# Nitrate problems



## wilts666 (Feb 11, 2021)

Hi, I recently purchased a used cichlid tank set-up complete with fish. I am new to cichlid keeping but have had a koi pond for over a decade.

I transported about 25% of the original water and topped that up with warm treated tap water. I didn't originally clean the substrate which was pretty dirty but have since syphoned it twice. I have been doing daily water checks and whilst my levels are generally ok/good the nitrates are very high, at least 80ppm. 
Nitrite has been 0ppm for days and has never been high. Ammonia did hit 1.0ppm but is now back down to 0ppm. I did a 25% water change a couple of days ago and then another 40% yesterday and added double the recommended dose of Seachem Prime each time but the nitrate doesn't seem to be going down.

The fish on the whole seem ok and feeding well although a couple are a bit nervous but i figured that have only just been moved about.

[Saved data entries]

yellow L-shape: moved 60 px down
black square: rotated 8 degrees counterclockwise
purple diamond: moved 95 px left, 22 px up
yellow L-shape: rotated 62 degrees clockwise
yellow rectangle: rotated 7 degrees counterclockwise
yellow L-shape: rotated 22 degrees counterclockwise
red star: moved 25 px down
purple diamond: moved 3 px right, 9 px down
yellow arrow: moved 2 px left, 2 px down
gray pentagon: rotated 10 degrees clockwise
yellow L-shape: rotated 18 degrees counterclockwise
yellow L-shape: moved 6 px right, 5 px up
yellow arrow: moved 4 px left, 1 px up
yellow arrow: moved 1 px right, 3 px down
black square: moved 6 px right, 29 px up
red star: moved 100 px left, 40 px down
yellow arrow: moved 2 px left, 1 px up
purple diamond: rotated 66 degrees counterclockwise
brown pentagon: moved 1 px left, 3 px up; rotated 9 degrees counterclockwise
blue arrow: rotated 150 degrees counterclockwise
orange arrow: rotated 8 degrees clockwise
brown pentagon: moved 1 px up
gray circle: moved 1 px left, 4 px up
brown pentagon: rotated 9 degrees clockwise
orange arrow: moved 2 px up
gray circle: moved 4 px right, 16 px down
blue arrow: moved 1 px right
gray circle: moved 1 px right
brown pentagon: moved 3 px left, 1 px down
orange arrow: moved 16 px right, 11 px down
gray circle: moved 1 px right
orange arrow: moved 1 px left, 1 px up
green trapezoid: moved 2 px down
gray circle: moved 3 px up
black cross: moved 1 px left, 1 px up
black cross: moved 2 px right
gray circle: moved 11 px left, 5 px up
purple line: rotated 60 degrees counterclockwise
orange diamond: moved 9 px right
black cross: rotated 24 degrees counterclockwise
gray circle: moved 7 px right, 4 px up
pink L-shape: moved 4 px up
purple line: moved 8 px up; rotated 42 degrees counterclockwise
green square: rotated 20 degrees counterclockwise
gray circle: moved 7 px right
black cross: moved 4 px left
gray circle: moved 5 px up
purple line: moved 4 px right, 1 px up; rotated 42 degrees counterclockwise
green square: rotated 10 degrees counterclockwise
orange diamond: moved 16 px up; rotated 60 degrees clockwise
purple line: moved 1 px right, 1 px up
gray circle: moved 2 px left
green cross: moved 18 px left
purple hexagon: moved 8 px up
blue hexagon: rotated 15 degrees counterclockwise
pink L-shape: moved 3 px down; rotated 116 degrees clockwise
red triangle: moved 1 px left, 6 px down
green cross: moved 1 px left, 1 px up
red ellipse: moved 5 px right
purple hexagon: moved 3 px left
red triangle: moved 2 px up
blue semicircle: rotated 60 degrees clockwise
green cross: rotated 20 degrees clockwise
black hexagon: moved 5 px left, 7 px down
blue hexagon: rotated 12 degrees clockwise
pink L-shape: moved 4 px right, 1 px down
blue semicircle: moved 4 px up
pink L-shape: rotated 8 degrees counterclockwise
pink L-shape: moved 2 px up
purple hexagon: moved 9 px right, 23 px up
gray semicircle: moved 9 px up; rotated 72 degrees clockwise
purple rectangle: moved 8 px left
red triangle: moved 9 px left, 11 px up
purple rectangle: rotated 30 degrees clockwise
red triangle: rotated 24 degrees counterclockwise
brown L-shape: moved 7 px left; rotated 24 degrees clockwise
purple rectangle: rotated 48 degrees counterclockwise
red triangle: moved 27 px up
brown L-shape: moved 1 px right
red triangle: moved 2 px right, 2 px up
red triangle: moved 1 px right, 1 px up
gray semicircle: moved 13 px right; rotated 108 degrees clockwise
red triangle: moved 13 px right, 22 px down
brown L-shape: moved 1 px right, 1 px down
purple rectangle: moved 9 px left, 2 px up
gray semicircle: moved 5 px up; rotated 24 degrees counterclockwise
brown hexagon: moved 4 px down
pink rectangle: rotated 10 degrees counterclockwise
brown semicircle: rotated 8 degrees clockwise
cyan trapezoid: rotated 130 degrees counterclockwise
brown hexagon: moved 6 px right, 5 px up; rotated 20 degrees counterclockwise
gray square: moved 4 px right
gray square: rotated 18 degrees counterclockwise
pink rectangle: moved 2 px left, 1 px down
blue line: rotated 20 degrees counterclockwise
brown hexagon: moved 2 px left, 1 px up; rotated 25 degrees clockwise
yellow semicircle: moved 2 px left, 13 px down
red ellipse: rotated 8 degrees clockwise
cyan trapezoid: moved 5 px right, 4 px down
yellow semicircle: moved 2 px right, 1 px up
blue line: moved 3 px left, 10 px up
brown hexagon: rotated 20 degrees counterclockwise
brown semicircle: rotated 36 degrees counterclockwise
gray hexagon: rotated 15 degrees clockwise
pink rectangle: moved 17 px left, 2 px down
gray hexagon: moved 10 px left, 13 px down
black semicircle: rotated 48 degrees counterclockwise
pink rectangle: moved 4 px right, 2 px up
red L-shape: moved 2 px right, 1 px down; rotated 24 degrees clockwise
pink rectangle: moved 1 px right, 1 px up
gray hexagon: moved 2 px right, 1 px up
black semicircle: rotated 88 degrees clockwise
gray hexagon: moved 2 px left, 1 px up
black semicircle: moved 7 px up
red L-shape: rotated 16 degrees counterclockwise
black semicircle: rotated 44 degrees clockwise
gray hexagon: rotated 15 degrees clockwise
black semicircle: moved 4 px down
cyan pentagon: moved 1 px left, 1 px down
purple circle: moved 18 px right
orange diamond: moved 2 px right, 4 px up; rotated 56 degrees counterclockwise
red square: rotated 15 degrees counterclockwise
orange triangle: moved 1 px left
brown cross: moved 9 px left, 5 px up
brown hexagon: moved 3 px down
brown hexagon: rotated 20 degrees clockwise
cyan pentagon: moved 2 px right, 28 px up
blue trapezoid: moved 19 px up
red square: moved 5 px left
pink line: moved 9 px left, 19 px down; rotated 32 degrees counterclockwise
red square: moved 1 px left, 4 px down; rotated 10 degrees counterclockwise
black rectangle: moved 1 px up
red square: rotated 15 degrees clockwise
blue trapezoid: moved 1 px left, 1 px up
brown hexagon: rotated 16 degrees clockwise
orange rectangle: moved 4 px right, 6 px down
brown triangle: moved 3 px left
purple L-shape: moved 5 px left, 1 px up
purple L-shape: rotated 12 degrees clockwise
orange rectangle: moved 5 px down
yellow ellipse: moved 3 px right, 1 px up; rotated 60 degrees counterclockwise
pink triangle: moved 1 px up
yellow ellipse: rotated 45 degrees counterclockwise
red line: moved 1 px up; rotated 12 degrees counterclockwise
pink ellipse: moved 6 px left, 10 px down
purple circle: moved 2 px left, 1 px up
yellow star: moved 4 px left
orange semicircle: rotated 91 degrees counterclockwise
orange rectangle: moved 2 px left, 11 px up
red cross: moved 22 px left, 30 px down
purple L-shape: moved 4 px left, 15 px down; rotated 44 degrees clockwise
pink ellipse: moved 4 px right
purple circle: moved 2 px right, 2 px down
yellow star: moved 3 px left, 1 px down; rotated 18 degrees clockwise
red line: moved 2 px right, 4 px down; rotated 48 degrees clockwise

| Problems and tasks |
a) Reproduce the part of the nitrate thread that opens with the words containing "## wilts666 (Feb" and closes with "be going down.".
b) Write what comes next in the nitrate thread, starting after its last sentence.
These entries come from a separate source.

| Answers by task |
a)
## wilts666 (Feb 11, 2021)

Hi, I recently purchased a used cichlid tank set-up complete with fish. I am new to cichlid keeping but have had a koi pond for over a decade.

I transported about 25% of the original water and topped that up with warm treated tap water. I didn't originally clean the substrate which was pretty dirty but have since syphoned it twice. I have been doing daily water checks and whilst my levels are generally ok/good the nitrates are very high, at least 80ppm. 
Nitrite has been 0ppm for days and has never been high. Ammonia did hit 1.0ppm but is now back down to 0ppm. I did a 25% water change a couple of days ago and then another 40% yesterday and added double the recommended dose of Seachem Prime each time but the nitrate doesn't seem to be going down.

b)
Other than continuing to do daily water changes is there anything else i should be doing? Any help would be greatly appreciated.


----------



## noddy (Nov 20, 2006)

I would do daily water changes, increasing the amount each time until I was changing almost all of the water at once.
No reason to double the amount of Prime.


----------



## Oscar6 (Aug 4, 2017)

I would also do a test on your tap water. High nitrate is a common problem in a lot of UK water. Beyond that, a lot of plants, even something like pothos in a big hob filter can eat up some nitratem


----------



## wilts666 (Feb 11, 2021)

Thanks noddy and Oscar6. Tested my tap water and that is 5ppm so higher than i would like but not terrible. I will keep up with the water changes and get some plants tomorrow. Currently i don't have any and was thinking of getting some anyway and had thought they might help with general water quality.


----------



## Oscar6 (Aug 4, 2017)

*** read about some UK taps with 40ppm, so your 5 is really not bad. Plants are great if your fish will allow them. A lot of cichlids just rip them up. If plants fail, water changes are your nitrate control. You havent said what kind of cichlids, how many, size of tank? All relevant when considering nitrate levels.


----------



## Auballagh (Jan 29, 2003)

Hmmmm..... Aquarium Water Changes.
Is Dilution - The Solution?
To - Water Pollution?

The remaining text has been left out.